Wild Yeast 01After Gregory and I finished sparging for the chanterelle mushroom beer, we had about 64oz of wort left over.  Instead of just dumping the wort, I let it cool to room temperature and put it into a stock pot which I covered with a grain bag and left in my basement over night.  The next morning I funneled the wort into a gallon growler, added an airlock, and waited to see what happened.  In about a week’s time, I noticed that a Brettanomyces pellicle had begun to form.  I waited another week then made up a starter wort and fed the bugs I caught, taking the opportunity to smell the yeast: mango- and pineapple-like tropical fruit notes with some light barnyard funk is what emerged.  I have been monitoring and feeding the batch roughly every two weeks ever since, cold crashing and decanting when necessary, and Gregory and I plan to use it in our turbid mash lambic-style ale which we plan to barrel ferment.  It has been exciting to witness the different phases the yeast has gone through since it’s initial capture: a few weeks after the first feeding, it was offering more standard Belgian yeast notes; now it has become fairly complex with hints of fruit, a more profound funkiness, and light Belgian-like phenolics.

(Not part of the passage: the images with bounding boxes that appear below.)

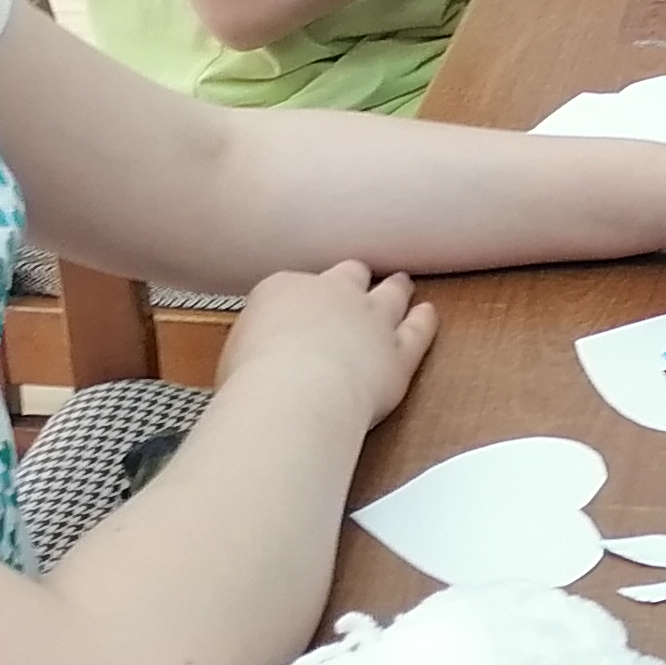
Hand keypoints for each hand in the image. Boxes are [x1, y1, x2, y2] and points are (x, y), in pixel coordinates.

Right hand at [216, 262, 438, 426]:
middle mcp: (332, 293)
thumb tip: (257, 360)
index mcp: (284, 289)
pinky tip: (429, 314)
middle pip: (350, 273)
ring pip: (390, 294)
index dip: (303, 296)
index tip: (302, 307)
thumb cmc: (252, 379)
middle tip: (359, 277)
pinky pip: (418, 330)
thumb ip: (256, 345)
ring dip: (395, 288)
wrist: (295, 391)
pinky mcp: (399, 350)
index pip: (295, 285)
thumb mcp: (235, 354)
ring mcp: (371, 319)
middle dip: (354, 277)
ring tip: (401, 283)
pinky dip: (425, 320)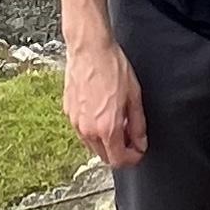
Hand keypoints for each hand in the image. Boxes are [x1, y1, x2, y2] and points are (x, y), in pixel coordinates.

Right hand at [63, 36, 147, 167]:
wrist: (89, 49)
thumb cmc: (112, 67)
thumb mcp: (134, 96)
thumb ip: (138, 124)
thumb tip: (140, 142)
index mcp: (106, 128)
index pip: (118, 160)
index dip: (133, 158)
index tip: (139, 150)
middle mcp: (88, 130)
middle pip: (104, 156)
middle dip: (120, 150)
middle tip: (131, 133)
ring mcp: (75, 122)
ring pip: (92, 145)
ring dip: (106, 140)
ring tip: (118, 118)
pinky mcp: (68, 112)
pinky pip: (83, 130)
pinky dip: (94, 128)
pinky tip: (103, 110)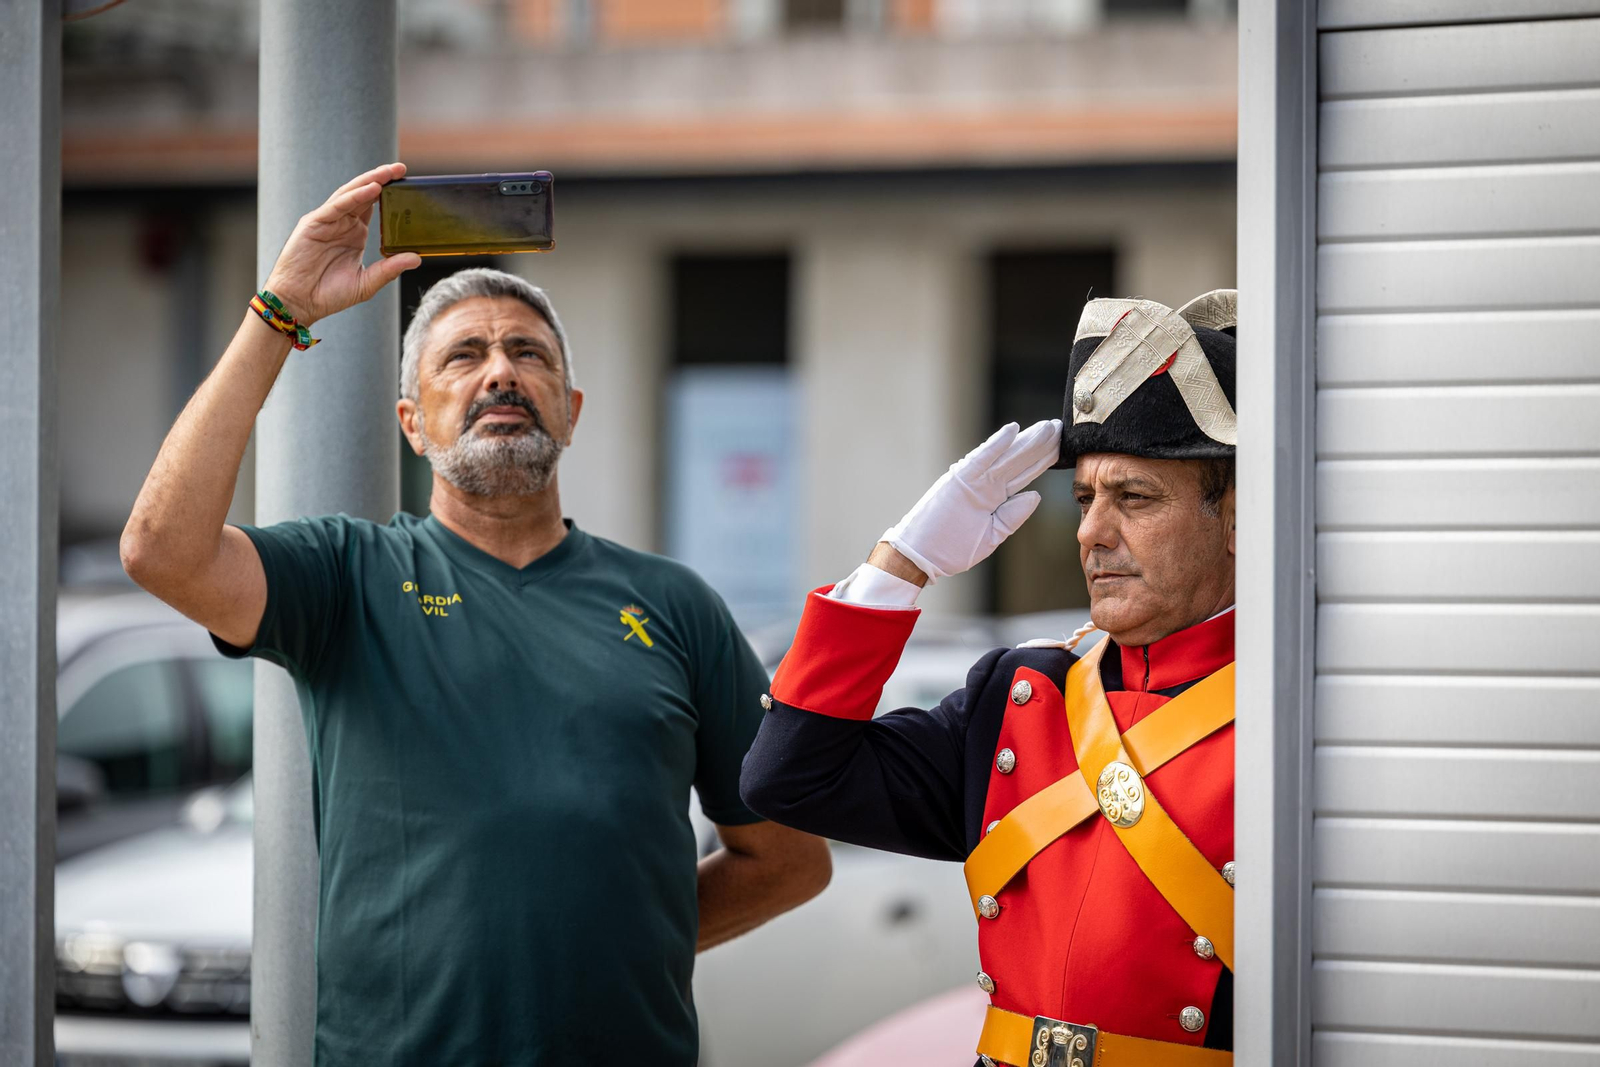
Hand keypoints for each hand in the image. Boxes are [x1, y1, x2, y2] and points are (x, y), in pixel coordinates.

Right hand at [261, 162, 420, 324]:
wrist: (299, 303)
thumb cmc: (329, 294)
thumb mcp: (367, 283)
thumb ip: (390, 269)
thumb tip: (417, 258)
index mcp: (355, 233)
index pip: (374, 207)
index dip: (390, 195)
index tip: (409, 185)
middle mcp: (342, 223)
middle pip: (364, 195)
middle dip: (382, 179)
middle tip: (402, 169)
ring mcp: (327, 221)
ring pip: (350, 194)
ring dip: (370, 181)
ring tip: (389, 172)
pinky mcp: (314, 224)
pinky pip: (337, 207)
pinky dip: (354, 197)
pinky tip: (371, 189)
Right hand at [881, 419, 1061, 582]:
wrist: (921, 557)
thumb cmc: (951, 549)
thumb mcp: (991, 535)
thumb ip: (1013, 516)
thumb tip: (1035, 495)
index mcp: (994, 498)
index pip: (1024, 474)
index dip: (1043, 459)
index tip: (1062, 446)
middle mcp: (986, 485)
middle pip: (1019, 460)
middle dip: (1041, 444)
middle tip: (1060, 427)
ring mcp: (973, 481)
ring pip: (1006, 456)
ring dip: (1027, 441)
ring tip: (1047, 427)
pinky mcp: (959, 480)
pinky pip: (981, 459)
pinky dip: (996, 444)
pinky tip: (1013, 431)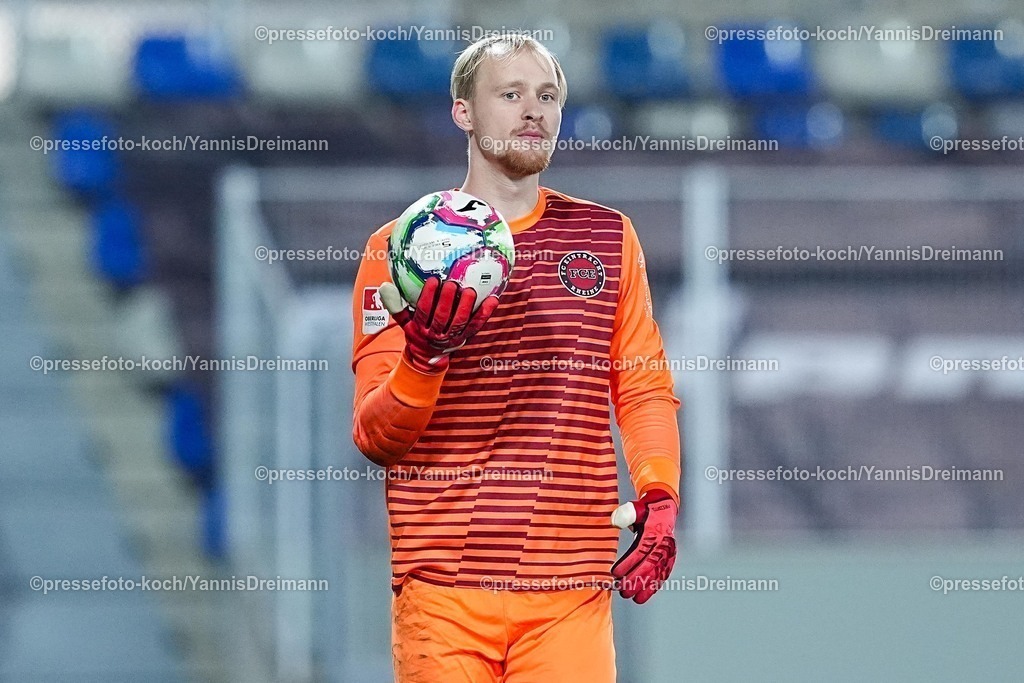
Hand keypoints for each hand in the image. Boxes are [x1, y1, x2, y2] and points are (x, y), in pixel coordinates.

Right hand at [378, 277, 497, 372]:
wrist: (429, 357)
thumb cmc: (418, 332)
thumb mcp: (404, 322)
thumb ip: (395, 305)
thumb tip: (385, 286)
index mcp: (420, 329)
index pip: (423, 312)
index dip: (428, 297)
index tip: (433, 280)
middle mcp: (436, 335)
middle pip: (442, 318)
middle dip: (447, 300)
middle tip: (452, 284)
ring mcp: (452, 337)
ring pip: (459, 323)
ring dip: (465, 307)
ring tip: (469, 291)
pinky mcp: (465, 337)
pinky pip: (476, 325)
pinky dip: (485, 313)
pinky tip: (492, 299)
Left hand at [610, 488, 677, 603]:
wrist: (664, 508)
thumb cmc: (646, 509)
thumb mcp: (636, 507)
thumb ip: (626, 513)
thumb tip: (615, 521)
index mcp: (654, 532)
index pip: (640, 550)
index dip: (628, 563)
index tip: (615, 573)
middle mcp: (663, 544)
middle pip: (649, 565)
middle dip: (636, 580)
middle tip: (622, 591)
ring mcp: (668, 552)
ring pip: (657, 573)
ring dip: (646, 587)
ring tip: (634, 599)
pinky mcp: (669, 558)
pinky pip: (662, 575)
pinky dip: (654, 586)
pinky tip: (645, 596)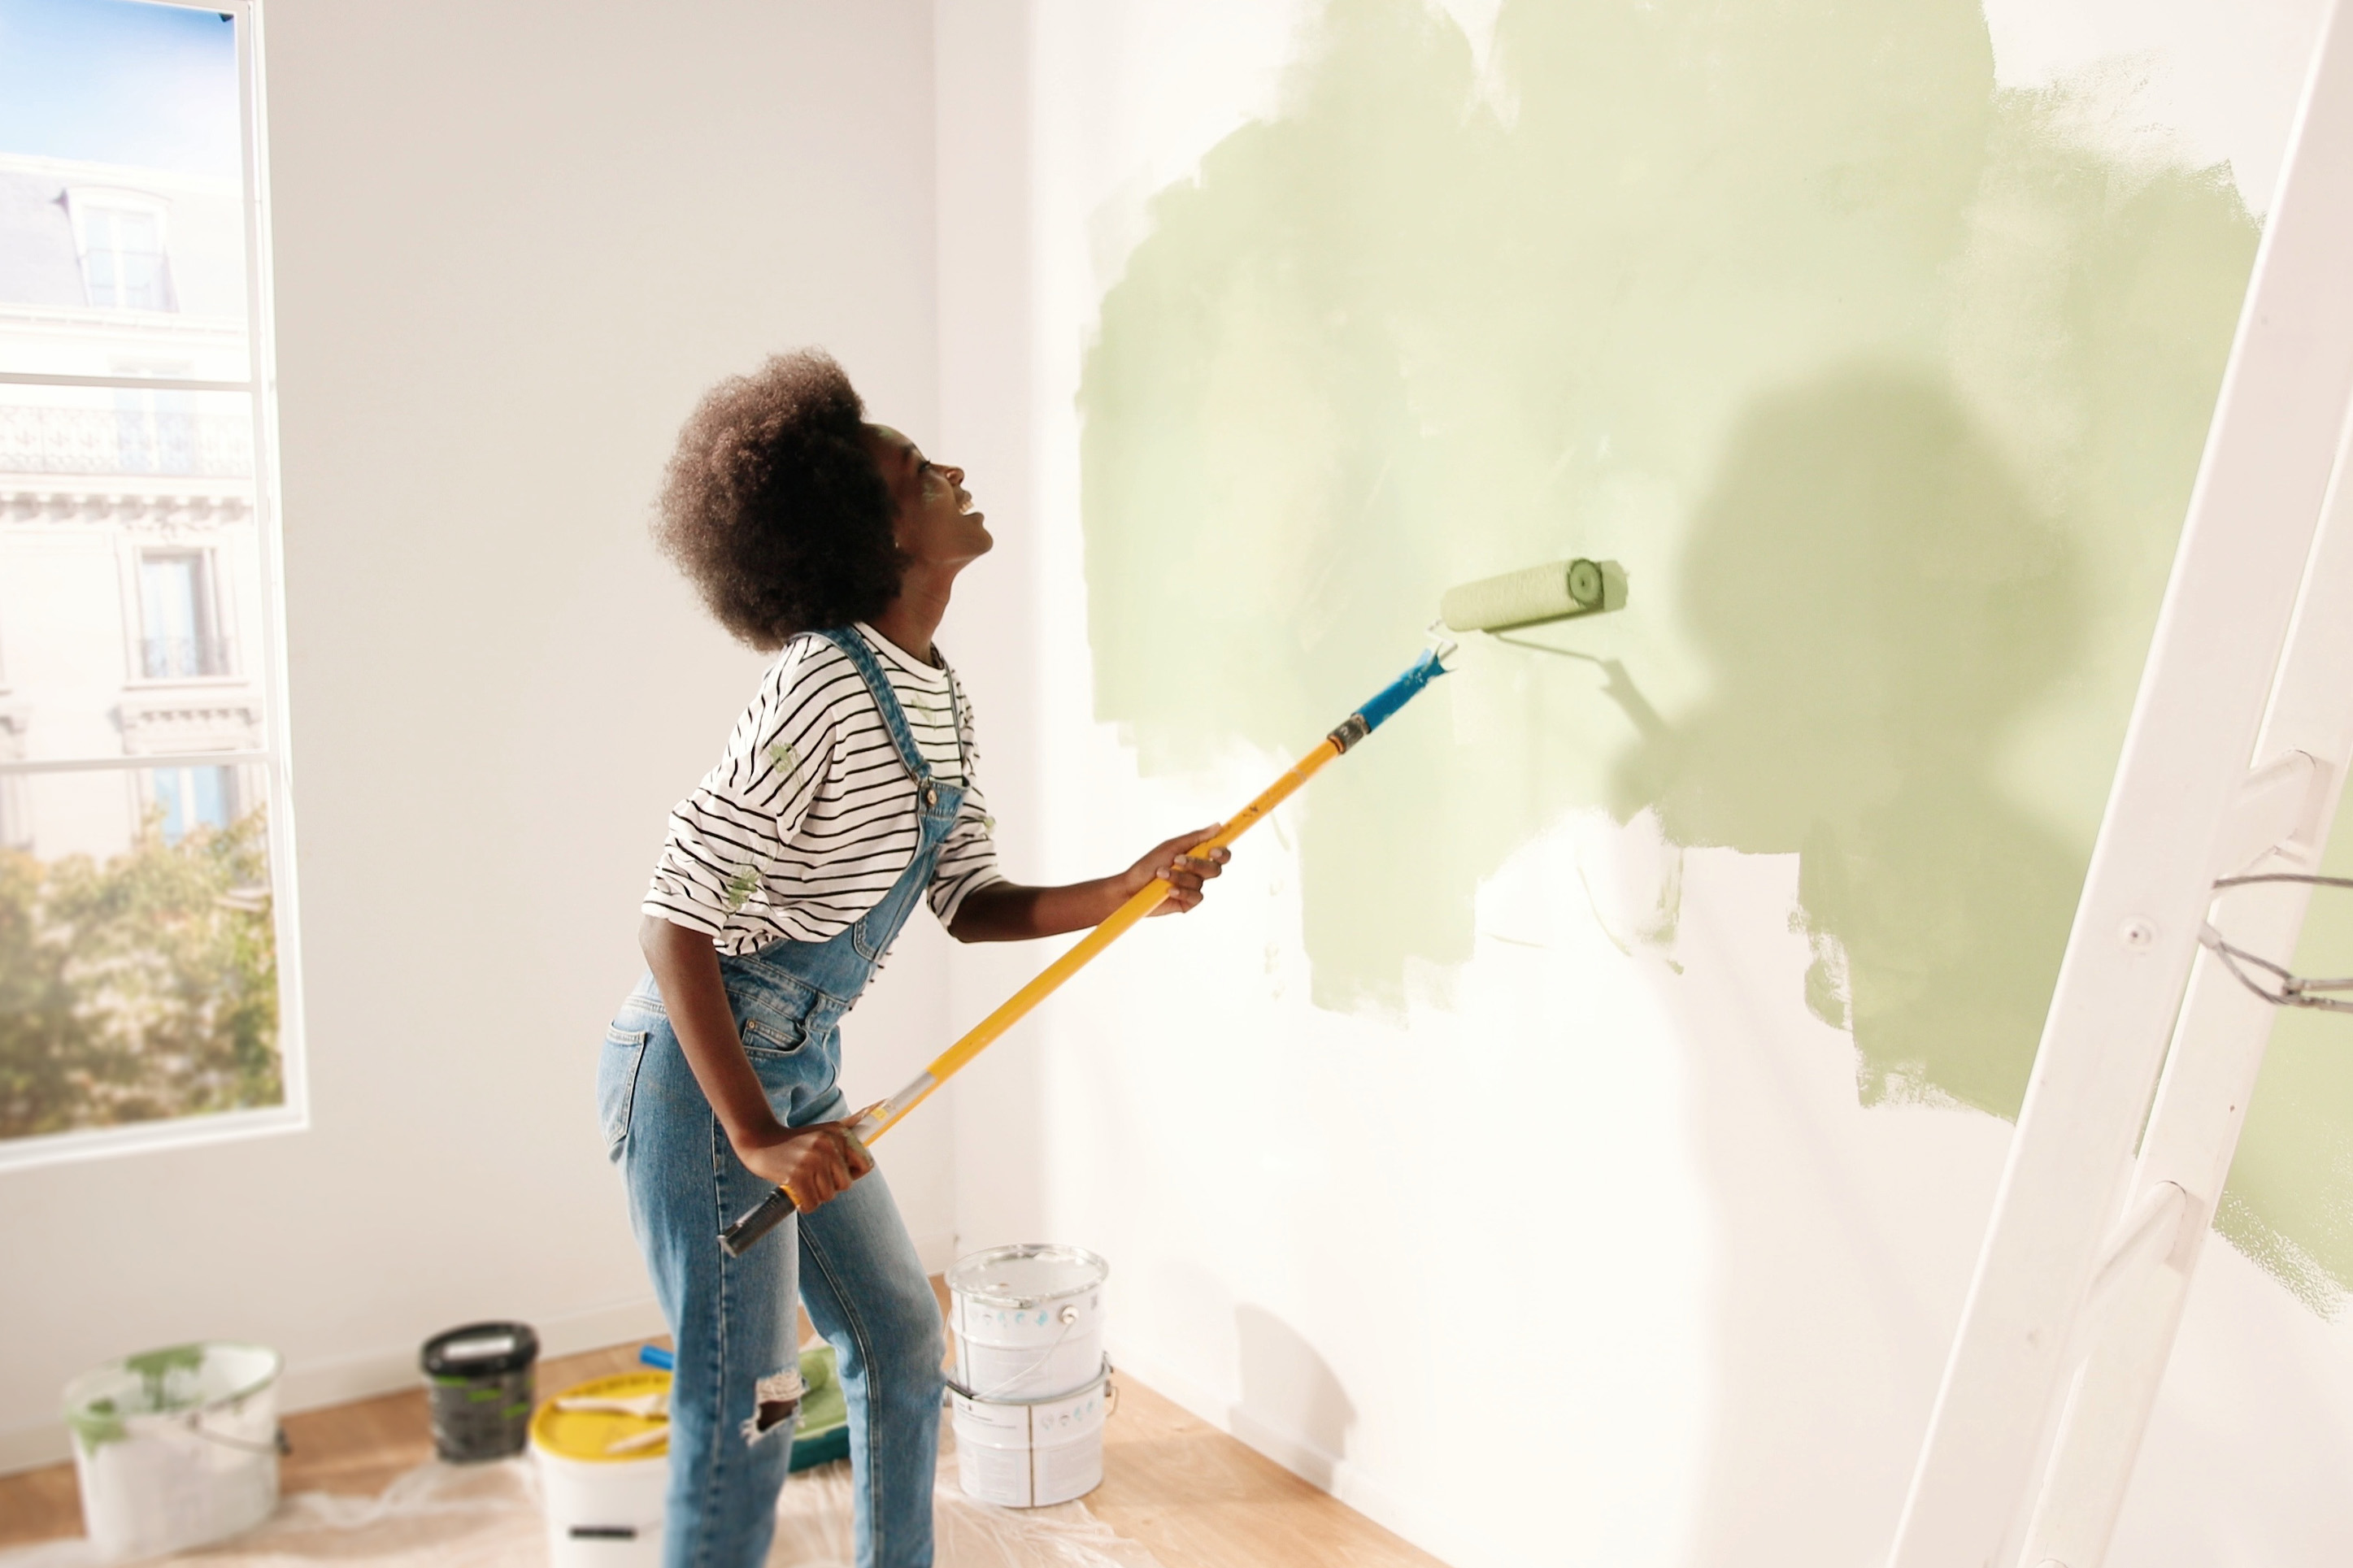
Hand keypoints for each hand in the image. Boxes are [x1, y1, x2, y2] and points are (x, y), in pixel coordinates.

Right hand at [732, 1119, 874, 1210]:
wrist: (759, 1141)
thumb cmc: (797, 1139)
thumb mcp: (827, 1128)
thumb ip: (854, 1122)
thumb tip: (882, 1104)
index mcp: (838, 1134)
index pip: (866, 1164)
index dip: (852, 1172)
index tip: (837, 1169)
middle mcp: (827, 1144)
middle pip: (846, 1184)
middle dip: (831, 1185)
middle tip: (814, 1174)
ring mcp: (811, 1160)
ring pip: (828, 1196)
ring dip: (815, 1194)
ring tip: (803, 1178)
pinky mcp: (795, 1176)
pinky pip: (812, 1204)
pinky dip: (804, 1203)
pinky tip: (795, 1189)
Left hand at [1118, 825, 1230, 916]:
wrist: (1131, 887)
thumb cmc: (1148, 865)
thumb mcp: (1171, 847)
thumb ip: (1196, 838)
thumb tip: (1218, 826)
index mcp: (1197, 856)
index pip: (1220, 854)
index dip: (1222, 852)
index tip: (1212, 851)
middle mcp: (1198, 872)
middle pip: (1215, 869)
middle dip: (1196, 864)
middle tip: (1178, 860)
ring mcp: (1193, 888)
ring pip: (1200, 882)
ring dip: (1179, 876)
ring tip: (1161, 873)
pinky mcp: (1188, 903)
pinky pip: (1195, 897)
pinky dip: (1181, 892)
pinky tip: (1168, 890)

Wild Yeast 02 UpstairsThe second batch is from upstairs in my kitchen.  After we finished sparging for our Baltic porter, we had about 32oz of wort left (prior to the addition of the cold steeped specialty malts which were added at the end of our boil) and I followed the same process as above, keeping it on top of a cabinet for the night.  Once again I definitely caught some bugs, and it is my hope that this batch will be more representative of the wild yeast down here on Alki beach since I do not ferment any beers in my kitchen.  So far this yeast seems milder in intensity with a light fruitiness reminiscent of stone fruit and a very faint funk in the background.  It will be interesting to see how both of these catches mature and change over time.